* **TASK TO COMPLETE**
Rewrite every line of the items below as a JSON list of strings, with one string per line. Leave out blank lines and the pictures.
Start of EXERCISE INPUTS
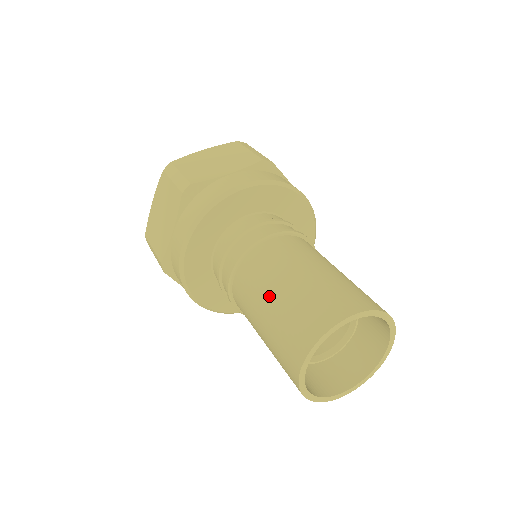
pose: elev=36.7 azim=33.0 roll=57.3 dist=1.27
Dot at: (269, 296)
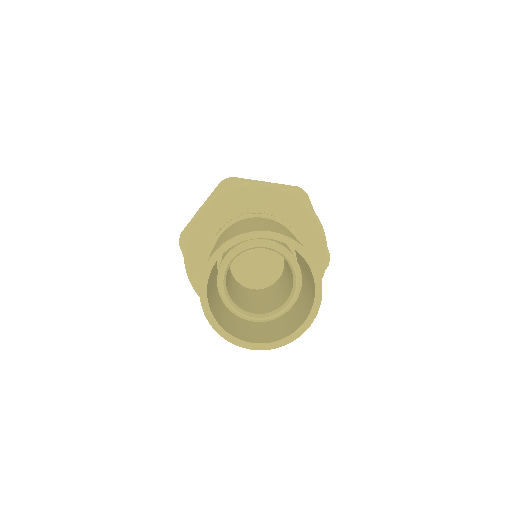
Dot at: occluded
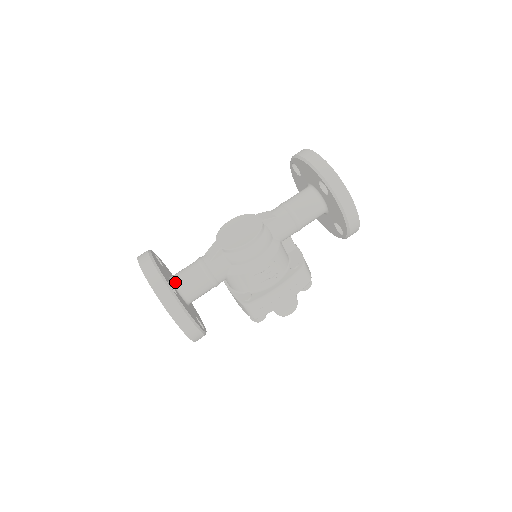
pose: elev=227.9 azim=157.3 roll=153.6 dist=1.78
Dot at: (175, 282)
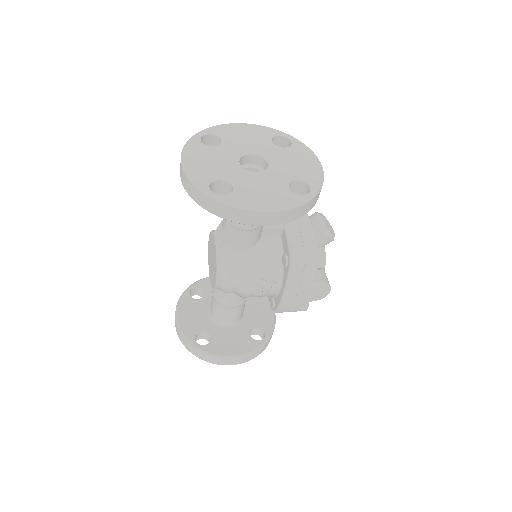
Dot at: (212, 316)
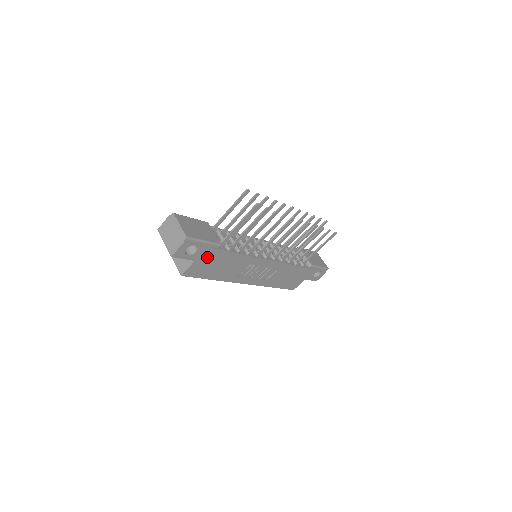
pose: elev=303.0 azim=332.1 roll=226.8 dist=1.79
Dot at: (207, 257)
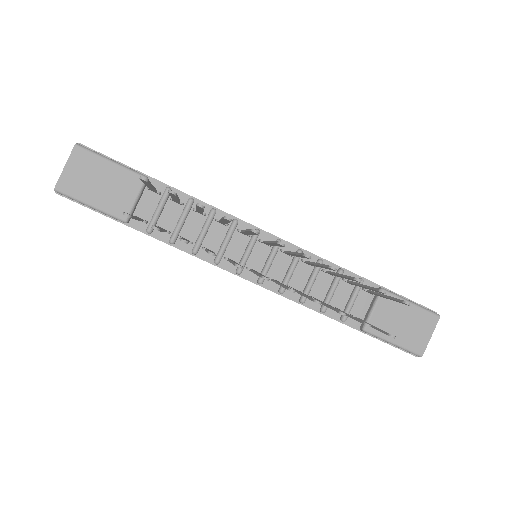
End of EXERCISE INPUTS
* **RESPONSE TO THIS EXERCISE**
[
  "pose: elev=36.7 azim=33.0 roll=57.3 dist=1.27",
  "Dot at: (269, 296)",
  "Dot at: occluded",
  "pose: elev=227.9 azim=157.3 roll=153.6 dist=1.78",
  "Dot at: (175, 282)",
  "Dot at: (212, 316)",
  "pose: elev=303.0 azim=332.1 roll=226.8 dist=1.79",
  "Dot at: (207, 257)"
]